### TASK DETAILS:
For each statement, answer yes or no according to the study description on joystick approach-avoidance movements, and quote the words that decide it. (a) Each block of the movement AA-task contained 12 trials. (b) Each picture stayed on screen for 300 ms. (c) The data were collected inside a working MR scanner.

### PROVIDED PASSAGE:
========

Study looking into biomechanical constraints of approach-avoidance movements in MR-scanner


Additional information to Volman et al., 2016, ENeuro

Designed and performed by Alessandra Galli 

Donders Institute for Brain, Cognition and Behaviour, The Netherlands




Previous studies using the approach-avoidance task (AA-task, Volman et al., 2013; Radke et al., 2015) contained a strong movement effect due to biomechanical constraints of the joystick. Here, we performed a separate study to qualify these constrains.



The movement AA-task consisted of 4 blocks (with 12 trials per block) during which participants had to respond to a visually presented bow or ellipse by either pulling a joystick towards themselves (approach) or by pushing it away from themselves. The participants had to categorize the picture as bow or ellipse. This resulted in 4 different trials representing the picture (bow, ellipse) x movement (approach-avoid) combinations. At the start of each block participants received written instructions regarding the required response mapping. Each picture was presented for 100 ms, preceded by a 300 ms blank screen and followed by the participant’s response, a blank screen and by a pseudorandom inter-trial-interval (1-3 s). A baseline period of 21-24 s preceded each block. Joystick displacements > 80% along the sagittal plane within 2 s from stimulus presentation were marked as valid responses. Invalid responses were signalled for 1 s with written feedback stating ‘‘you did not move your joystick far enough.’’ After moving the joystick, participants had to return to the starting position (defined as the central area extending 20% along the sagittal plane) before the end of the inter-trial-interval (ITI). Otherwise, visual feedback indicated ‘‘return the joystick to the starting position’’ and the ITI was repeated after participants returned the joystick. An MR-compatible joystick (Fiber Optic Joystick, Current Designs, sampling rate = 550 Hz) was placed on participants’ abdomen to ensure comfortable push and pull movements. Data from 21 participants (age range: 20-25 years) was collected, all female and right-handed, in a mock scanner with imaging background noise.

========

### INFORMATION SHOWN:
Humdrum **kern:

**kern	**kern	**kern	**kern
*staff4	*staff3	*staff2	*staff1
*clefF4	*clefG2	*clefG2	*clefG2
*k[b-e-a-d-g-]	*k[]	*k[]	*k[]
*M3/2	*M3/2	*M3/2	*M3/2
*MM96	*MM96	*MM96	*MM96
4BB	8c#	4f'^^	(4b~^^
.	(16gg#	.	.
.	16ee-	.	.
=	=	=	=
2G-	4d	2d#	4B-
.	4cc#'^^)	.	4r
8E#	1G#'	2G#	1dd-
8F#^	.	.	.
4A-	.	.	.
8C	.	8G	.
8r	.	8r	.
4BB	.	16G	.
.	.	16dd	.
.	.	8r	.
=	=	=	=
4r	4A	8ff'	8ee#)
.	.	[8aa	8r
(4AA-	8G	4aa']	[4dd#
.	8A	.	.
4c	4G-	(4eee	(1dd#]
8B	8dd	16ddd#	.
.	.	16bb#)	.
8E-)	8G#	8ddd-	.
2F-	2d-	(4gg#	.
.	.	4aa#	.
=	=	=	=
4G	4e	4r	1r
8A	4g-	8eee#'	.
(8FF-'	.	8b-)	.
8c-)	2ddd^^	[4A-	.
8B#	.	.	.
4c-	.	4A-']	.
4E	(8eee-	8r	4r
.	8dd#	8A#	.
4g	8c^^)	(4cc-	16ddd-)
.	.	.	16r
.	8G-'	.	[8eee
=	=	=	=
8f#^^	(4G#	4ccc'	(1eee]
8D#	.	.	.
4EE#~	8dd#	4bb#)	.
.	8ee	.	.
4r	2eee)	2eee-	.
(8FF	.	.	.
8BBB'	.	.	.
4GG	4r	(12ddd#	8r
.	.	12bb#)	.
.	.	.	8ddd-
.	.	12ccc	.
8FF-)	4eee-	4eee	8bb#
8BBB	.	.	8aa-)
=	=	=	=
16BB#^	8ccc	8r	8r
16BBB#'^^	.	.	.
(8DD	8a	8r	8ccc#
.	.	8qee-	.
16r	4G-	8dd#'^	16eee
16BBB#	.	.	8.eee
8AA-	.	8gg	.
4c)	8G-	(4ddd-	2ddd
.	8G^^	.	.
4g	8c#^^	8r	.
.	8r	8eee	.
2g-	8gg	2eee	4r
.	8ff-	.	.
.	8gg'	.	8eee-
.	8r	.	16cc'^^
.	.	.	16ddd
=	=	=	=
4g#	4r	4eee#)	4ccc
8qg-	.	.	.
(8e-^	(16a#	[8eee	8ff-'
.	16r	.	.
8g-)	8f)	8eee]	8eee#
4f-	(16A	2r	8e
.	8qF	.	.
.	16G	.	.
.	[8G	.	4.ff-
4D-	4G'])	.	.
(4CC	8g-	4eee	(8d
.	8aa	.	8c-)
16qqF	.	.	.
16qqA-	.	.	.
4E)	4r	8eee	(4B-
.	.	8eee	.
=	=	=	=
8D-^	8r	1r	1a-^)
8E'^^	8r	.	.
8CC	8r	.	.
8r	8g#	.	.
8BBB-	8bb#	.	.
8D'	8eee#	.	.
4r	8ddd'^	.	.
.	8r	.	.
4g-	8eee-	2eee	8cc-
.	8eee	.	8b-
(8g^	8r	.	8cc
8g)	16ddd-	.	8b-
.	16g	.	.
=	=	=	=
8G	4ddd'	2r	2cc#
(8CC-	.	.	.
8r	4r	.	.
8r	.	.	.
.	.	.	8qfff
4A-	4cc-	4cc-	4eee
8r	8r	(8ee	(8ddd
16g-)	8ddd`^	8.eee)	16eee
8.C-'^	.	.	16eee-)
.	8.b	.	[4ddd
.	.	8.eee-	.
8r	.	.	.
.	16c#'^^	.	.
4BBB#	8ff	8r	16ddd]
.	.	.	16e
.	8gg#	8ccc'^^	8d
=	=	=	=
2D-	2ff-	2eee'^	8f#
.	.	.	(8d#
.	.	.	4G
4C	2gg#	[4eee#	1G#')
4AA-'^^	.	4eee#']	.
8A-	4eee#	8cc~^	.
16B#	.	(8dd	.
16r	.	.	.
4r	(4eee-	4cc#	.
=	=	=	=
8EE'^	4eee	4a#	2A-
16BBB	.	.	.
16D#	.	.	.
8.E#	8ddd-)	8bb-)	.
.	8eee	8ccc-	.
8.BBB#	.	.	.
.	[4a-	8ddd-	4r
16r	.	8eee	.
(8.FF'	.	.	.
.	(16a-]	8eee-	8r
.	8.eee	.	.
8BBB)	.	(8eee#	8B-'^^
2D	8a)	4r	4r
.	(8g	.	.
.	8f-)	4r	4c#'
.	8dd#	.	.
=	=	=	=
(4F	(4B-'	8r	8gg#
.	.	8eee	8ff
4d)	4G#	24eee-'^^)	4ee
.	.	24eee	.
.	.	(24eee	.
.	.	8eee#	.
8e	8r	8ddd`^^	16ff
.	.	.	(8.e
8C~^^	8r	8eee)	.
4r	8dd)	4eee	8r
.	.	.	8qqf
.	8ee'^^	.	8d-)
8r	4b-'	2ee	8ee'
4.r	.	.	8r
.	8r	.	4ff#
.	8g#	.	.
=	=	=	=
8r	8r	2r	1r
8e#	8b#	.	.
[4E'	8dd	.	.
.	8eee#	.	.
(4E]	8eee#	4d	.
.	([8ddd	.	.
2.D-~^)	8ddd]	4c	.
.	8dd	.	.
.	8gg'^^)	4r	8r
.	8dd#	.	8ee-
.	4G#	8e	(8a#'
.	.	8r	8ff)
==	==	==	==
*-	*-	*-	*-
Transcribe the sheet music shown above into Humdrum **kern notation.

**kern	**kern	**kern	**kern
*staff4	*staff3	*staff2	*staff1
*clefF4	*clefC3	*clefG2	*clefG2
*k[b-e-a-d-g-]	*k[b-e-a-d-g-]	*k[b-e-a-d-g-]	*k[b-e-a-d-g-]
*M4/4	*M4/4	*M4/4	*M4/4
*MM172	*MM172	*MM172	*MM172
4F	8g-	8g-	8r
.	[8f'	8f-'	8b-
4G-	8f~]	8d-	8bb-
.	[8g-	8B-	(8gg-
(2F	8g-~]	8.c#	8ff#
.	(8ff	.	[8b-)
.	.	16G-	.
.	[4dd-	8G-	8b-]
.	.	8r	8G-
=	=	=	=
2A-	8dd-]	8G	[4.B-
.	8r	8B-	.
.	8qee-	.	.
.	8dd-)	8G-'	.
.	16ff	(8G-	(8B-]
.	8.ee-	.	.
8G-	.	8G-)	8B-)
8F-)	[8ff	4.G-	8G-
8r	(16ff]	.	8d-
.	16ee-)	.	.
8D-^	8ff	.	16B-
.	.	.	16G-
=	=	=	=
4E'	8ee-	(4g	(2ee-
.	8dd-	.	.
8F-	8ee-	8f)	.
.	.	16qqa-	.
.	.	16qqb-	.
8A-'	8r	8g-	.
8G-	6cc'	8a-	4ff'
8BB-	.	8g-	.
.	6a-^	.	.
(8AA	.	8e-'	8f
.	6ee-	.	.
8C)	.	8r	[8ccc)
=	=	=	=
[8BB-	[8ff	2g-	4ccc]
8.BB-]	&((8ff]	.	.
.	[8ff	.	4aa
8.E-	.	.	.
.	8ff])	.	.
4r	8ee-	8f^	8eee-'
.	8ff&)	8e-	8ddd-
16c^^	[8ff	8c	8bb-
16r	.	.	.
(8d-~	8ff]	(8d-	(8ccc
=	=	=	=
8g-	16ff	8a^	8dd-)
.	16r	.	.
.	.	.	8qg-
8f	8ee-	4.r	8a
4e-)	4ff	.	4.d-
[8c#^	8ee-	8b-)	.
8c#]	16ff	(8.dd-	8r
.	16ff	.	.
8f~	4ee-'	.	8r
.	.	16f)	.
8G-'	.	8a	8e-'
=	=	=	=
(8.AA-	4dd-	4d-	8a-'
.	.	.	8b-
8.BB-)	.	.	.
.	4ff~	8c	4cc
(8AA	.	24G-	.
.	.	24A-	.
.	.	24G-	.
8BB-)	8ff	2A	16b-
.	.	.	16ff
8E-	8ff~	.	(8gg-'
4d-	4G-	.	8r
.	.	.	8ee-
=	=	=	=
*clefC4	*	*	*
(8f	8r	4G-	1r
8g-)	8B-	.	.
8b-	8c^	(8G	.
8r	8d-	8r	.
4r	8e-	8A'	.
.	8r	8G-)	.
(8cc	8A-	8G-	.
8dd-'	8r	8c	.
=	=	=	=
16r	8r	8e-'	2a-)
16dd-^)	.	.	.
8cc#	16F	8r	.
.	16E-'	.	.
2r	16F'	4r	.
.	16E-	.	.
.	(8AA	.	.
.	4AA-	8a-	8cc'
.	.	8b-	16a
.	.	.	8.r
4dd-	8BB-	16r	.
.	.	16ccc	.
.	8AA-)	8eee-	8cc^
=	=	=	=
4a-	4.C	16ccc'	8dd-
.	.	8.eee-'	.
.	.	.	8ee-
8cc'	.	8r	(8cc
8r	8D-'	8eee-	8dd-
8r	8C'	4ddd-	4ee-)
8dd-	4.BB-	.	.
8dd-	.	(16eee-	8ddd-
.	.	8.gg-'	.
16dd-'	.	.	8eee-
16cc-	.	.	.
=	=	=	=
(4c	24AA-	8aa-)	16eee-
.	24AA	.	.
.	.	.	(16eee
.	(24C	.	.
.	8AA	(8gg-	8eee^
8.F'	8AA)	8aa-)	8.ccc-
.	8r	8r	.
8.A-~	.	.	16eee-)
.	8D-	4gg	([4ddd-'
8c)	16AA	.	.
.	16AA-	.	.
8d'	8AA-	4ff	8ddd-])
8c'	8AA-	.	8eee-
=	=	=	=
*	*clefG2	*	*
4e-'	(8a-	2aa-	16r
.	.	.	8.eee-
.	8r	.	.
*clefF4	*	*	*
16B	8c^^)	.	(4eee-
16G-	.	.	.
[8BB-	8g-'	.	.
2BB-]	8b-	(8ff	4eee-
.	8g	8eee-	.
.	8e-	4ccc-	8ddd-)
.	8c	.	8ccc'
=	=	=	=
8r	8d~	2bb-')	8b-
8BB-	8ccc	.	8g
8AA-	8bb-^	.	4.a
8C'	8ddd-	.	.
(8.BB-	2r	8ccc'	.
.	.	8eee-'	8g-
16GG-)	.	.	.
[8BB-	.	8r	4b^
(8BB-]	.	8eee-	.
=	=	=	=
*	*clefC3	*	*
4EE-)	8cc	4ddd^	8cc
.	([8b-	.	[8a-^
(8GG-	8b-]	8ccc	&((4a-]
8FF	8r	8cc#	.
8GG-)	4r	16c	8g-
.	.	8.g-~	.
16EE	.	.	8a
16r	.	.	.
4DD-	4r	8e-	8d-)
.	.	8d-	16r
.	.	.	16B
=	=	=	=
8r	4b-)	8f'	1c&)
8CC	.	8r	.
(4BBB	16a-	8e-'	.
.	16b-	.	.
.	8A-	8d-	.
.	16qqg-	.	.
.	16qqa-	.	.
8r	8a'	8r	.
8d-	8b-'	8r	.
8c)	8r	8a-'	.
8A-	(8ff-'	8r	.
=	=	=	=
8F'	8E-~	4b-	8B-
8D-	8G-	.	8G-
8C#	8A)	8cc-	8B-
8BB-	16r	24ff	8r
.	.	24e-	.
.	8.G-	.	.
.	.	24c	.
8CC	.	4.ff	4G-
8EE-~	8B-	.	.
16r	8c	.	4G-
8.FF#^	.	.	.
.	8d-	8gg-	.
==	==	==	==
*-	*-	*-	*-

========

### WRITTEN RESPONSE:
(a) Yes: "4 blocks (with 12 trials per block)"
(b) No: "Each picture was presented for 100 ms, preceded by a 300 ms blank screen"
(c) No: "in a mock scanner with imaging background noise"